• _Try it_
Your answer must be the data repeated exactly, with no pictures in it.

• _Entries supplied_
---------------

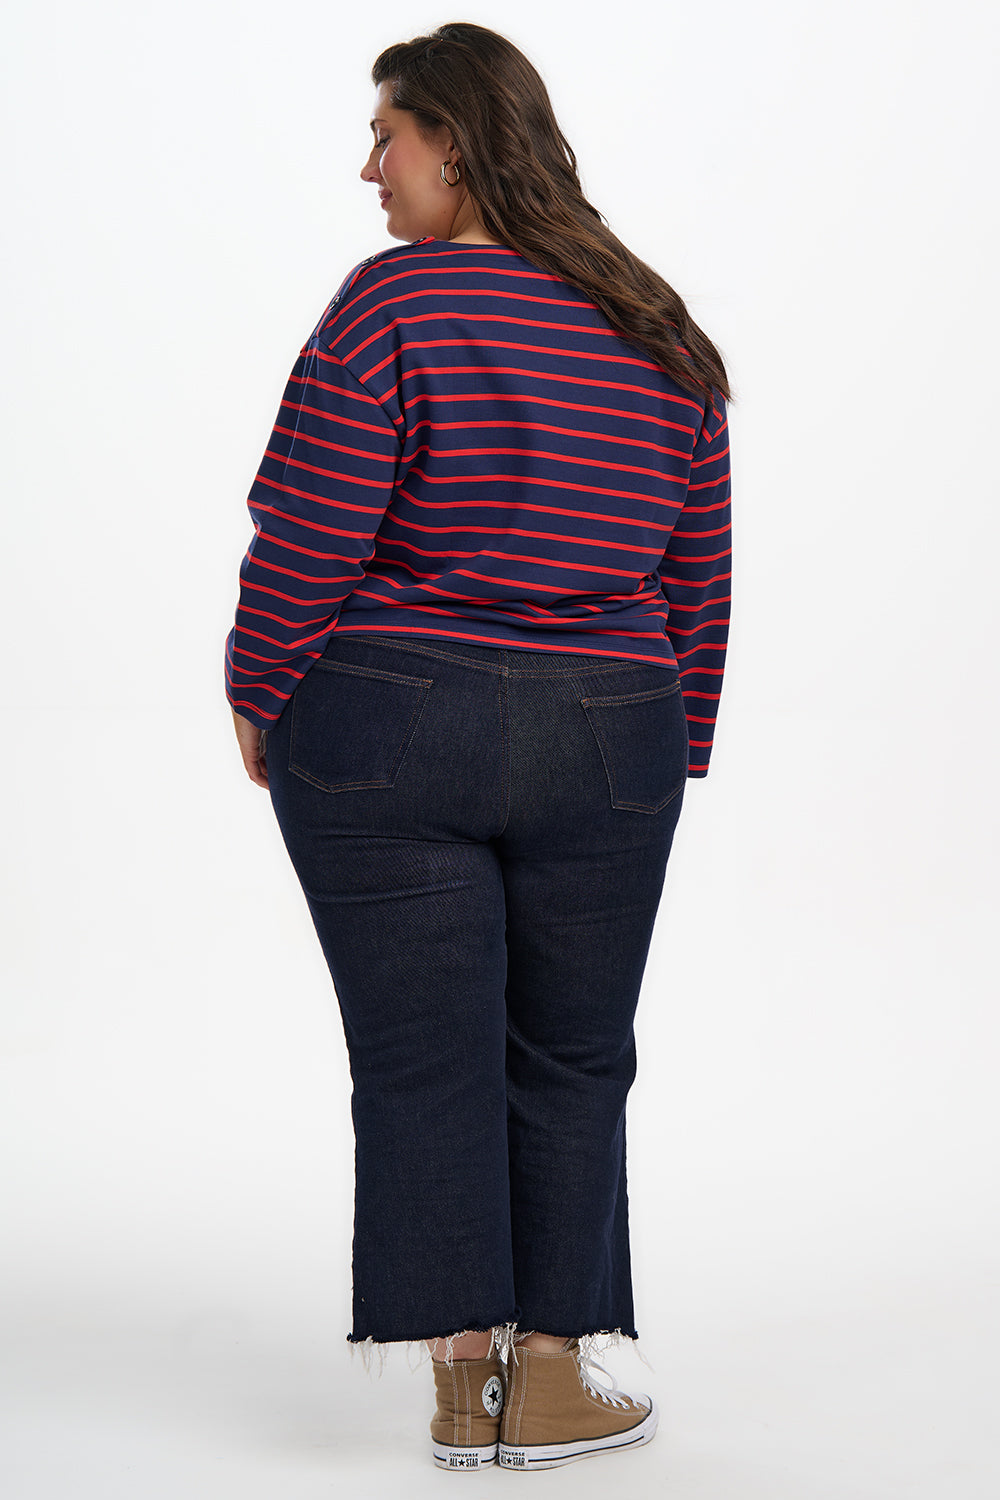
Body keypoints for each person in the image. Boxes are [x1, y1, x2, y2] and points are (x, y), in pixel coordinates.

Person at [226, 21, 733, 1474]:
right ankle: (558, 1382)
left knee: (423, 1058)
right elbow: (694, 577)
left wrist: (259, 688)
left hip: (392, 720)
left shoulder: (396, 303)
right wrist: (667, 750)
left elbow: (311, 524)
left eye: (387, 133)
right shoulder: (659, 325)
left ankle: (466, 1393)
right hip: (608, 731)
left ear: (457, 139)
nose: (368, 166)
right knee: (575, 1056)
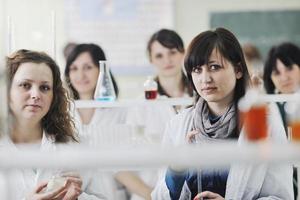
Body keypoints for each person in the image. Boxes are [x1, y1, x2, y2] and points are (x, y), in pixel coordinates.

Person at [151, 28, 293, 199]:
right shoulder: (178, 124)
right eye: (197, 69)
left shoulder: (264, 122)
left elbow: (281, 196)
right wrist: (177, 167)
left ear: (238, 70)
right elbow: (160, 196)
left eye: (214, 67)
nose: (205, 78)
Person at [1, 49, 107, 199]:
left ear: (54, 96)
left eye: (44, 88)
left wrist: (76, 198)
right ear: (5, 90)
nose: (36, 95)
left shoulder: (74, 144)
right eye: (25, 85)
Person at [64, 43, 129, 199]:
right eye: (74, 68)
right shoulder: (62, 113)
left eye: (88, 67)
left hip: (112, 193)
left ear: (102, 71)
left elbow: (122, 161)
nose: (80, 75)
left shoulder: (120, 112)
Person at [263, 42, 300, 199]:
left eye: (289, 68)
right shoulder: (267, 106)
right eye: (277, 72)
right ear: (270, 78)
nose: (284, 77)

---------------

• _Solved problem_
Body keypoints for each person in the image. Boxes are [x1, y1, x2, y2] and points are (x, y), in pixel coordinates.

Person at [226, 21, 733, 1474]:
right ankle: (558, 1382)
left knee: (423, 1058)
right elbow: (694, 577)
left wrist: (259, 688)
left hip: (392, 720)
left shoulder: (396, 303)
right wrist: (667, 750)
left elbow: (311, 524)
left eye: (387, 133)
right shoulder: (659, 325)
left ankle: (466, 1393)
right hip: (608, 731)
left ear: (457, 139)
nose: (368, 166)
right knee: (575, 1056)
Body keypoints for each person in the image. Boxes are [x1, y1, x2, y2] and points are (x, y), in pixel coordinates.

Person at [151, 28, 293, 199]:
right shoulder: (178, 124)
right eye: (197, 69)
left shoulder: (264, 122)
left elbow: (281, 196)
right wrist: (177, 167)
left ear: (238, 70)
right elbow: (160, 196)
left eye: (214, 67)
nose: (205, 78)
Person at [1, 49, 107, 199]:
left ear: (54, 96)
left eye: (44, 88)
left wrist: (76, 198)
right ear: (5, 90)
nose: (36, 95)
left shoulder: (74, 144)
right eye: (25, 85)
Person at [64, 43, 129, 199]:
right eye: (74, 68)
right shoulder: (62, 113)
left eye: (88, 67)
left hip: (112, 193)
left ear: (102, 71)
left elbow: (122, 161)
nose: (80, 75)
left shoulder: (120, 112)
Person at [263, 42, 300, 199]:
left eye: (289, 68)
right shoulder: (267, 106)
right eye: (277, 72)
right ear: (270, 78)
nose: (284, 77)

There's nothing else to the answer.